The interest rate cycle has clearly turned. From Bloomberg today:
New Zealand's central bank cut its benchmark interest rate by a half point to 7.5 percent, more than expected by most economists, saying the economy is in a recession and inflation will slow.
"With medium-term inflation pressures expected to ease, it is appropriate to move toward a less restrictive stance," Reserve Bank Governor Alan Bollard said in a statement in Wellington today. New Zealand's dollar dropped to a 22-year low after the statement. Bond yields fell and stocks gained.
New Zealand's economy contracted in the first quarter and Bollard, 57, today joined the Treasury Department and economists in forecasting it also shrank in the three months to June 30, putting the nation in its first recession since 1998. Bollard said inflation will return below the 3 percent limit of his target range by the first quarter of 2010.

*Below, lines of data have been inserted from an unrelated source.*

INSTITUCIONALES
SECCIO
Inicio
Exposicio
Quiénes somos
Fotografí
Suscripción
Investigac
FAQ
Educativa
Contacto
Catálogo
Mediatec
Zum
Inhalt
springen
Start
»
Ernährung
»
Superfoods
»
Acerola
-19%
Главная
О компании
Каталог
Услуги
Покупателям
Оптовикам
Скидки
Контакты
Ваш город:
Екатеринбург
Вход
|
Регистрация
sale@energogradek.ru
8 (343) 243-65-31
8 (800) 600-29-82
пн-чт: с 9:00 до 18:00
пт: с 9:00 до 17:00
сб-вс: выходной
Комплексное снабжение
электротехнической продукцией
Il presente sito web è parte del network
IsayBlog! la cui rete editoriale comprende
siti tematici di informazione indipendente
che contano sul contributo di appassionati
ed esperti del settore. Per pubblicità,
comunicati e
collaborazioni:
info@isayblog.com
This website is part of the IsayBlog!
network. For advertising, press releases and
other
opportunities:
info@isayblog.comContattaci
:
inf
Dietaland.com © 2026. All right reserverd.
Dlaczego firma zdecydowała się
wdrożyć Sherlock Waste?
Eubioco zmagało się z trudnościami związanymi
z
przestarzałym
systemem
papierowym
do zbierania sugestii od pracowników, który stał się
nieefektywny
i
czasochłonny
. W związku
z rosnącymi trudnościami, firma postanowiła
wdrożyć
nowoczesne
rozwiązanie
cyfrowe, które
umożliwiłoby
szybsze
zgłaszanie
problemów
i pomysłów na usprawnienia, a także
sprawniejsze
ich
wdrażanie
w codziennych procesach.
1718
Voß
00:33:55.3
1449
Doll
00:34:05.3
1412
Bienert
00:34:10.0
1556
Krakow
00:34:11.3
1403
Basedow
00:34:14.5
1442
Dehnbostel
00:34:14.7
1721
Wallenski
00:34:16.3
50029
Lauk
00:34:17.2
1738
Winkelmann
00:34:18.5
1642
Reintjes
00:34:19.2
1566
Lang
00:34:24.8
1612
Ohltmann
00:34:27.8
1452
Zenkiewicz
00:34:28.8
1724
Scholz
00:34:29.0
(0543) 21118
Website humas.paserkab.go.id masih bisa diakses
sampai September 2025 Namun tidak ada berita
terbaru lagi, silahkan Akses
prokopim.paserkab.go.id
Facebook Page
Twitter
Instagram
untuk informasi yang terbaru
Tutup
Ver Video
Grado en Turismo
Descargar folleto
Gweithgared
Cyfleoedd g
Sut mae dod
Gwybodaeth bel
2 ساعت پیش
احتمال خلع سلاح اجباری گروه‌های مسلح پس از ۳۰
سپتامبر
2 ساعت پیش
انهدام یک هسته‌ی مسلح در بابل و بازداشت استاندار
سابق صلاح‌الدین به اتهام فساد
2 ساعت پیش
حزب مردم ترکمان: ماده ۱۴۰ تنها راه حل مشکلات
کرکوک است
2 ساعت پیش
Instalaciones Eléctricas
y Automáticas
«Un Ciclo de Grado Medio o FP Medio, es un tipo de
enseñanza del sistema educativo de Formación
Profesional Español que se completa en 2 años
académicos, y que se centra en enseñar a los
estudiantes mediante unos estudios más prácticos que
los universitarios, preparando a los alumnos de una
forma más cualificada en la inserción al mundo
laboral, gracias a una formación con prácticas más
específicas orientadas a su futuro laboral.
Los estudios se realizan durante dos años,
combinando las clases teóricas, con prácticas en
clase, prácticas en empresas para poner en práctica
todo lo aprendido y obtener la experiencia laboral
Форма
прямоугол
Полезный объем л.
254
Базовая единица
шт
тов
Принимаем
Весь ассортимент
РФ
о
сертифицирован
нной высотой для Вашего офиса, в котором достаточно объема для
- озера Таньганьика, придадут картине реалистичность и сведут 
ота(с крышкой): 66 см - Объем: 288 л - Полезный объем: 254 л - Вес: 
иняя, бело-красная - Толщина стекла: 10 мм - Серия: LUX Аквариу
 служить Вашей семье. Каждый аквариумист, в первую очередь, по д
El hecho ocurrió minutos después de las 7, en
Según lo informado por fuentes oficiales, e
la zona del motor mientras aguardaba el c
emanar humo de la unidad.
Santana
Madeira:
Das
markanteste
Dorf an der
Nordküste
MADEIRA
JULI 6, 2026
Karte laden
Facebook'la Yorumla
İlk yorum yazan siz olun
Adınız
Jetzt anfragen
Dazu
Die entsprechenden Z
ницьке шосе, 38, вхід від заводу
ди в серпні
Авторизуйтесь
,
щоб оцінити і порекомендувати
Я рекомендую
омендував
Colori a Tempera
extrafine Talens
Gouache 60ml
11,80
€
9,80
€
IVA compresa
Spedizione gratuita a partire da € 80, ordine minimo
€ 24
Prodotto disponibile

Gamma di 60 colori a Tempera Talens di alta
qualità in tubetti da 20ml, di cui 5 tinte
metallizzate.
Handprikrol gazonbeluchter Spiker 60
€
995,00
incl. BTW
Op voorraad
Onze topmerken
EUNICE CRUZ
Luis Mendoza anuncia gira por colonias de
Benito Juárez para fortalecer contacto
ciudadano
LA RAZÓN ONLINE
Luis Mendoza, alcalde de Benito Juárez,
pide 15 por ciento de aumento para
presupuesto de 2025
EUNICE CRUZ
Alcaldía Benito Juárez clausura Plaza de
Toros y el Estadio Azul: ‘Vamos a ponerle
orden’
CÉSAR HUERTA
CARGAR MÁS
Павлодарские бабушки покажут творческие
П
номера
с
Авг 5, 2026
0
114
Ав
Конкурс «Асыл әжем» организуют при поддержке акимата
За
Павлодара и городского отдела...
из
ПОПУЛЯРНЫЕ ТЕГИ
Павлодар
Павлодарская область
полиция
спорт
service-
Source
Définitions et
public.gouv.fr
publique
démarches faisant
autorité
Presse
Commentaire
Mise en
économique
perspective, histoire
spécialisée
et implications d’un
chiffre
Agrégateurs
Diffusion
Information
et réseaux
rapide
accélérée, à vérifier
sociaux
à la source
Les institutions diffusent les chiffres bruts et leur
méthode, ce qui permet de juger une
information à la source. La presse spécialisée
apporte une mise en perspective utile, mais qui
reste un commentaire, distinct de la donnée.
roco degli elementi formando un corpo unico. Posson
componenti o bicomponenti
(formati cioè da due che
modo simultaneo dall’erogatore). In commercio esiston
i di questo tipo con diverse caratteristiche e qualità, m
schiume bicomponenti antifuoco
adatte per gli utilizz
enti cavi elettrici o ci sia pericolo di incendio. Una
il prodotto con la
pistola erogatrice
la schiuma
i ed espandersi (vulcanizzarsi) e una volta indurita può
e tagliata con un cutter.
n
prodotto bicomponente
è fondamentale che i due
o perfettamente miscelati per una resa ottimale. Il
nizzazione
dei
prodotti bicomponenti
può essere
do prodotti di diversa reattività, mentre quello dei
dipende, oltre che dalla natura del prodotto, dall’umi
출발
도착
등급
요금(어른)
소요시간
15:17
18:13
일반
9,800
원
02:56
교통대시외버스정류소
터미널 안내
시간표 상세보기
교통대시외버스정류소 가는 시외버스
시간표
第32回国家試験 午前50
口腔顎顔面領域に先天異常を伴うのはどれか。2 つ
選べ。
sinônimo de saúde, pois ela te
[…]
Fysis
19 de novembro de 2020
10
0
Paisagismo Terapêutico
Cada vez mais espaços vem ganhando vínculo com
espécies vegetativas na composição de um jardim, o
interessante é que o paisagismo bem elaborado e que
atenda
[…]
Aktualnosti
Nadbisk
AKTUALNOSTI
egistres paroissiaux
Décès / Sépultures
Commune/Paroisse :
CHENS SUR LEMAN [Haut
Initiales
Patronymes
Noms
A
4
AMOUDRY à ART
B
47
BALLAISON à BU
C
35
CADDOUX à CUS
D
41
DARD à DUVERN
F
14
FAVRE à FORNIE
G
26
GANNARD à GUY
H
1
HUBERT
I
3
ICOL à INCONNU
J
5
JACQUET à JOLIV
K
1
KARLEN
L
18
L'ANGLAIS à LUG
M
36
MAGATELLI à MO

Yesterday's economic reports had also provided plenty of fodder for central banks to cut rates.
The UK economy is estimated to have fallen in the last three months. Bloomberg reports:
Gross domestic product dropped 0.2 percent in the period between June and August and fell 0.1 percent in the three months through July, the National Institute for Economic and Social Research said in an e-mailed statement. The European Commission, the European Union's executive arm, predicted that the U.K. economy will shrink in the third and fourth quarters.
The euro area isn't much better off. Bloomberg reports the rest of the European Commission's forecasts.
The European Commission cut its growth outlook for the euro area for the rest of this year and predicted a recession for Germany, the region's largest economy.
The 15-nation euro region's economy will probably stagnate this quarter after shrinking in the previous three months for the first time since the euro was introduced in 1999, the Brussels-based commission said today. The commission lowered its full-year growth forecast to 1.3 percent, from 1.7 percent earlier, and signaled the 2009 outlook may also be cut...
The EU forecast the euro-area economy will expand 0.1 percent in the final three months of 2008 after an estimate of no growth this quarter...
While the commission raised its inflation forecast for 2008 to 3.6 percent from 3.1 percent, it said consumer-price growth "may be at a turning point" after oil prices fell from a record and as past increases in food and energy costs "gradually fade in the coming months."...
Japan's leading and coincident indices did rise in July, although they did not stop the Cabinet Office from retaining its assessment of the economy as "worsening".
Meanwhile, expectations for inflation to moderate appear to be bearing out in China as the economy shows further signs of slowing. Again from Bloomberg:
China's inflation weakened to the slowest pace since June 2007 and export growth cooled, stoking speculation the government will cut taxes and ease loan restrictions to spur the world's fourth-largest economy.
Consumer prices rose 4.9 percent in August from a year earlier, less than economists estimated, after gaining 6.3 percent in July, the National Bureau of Statistics said today. Exports rose 21.1 percent in August, down from July's 26.9 percent gain, the Customs Bureau said.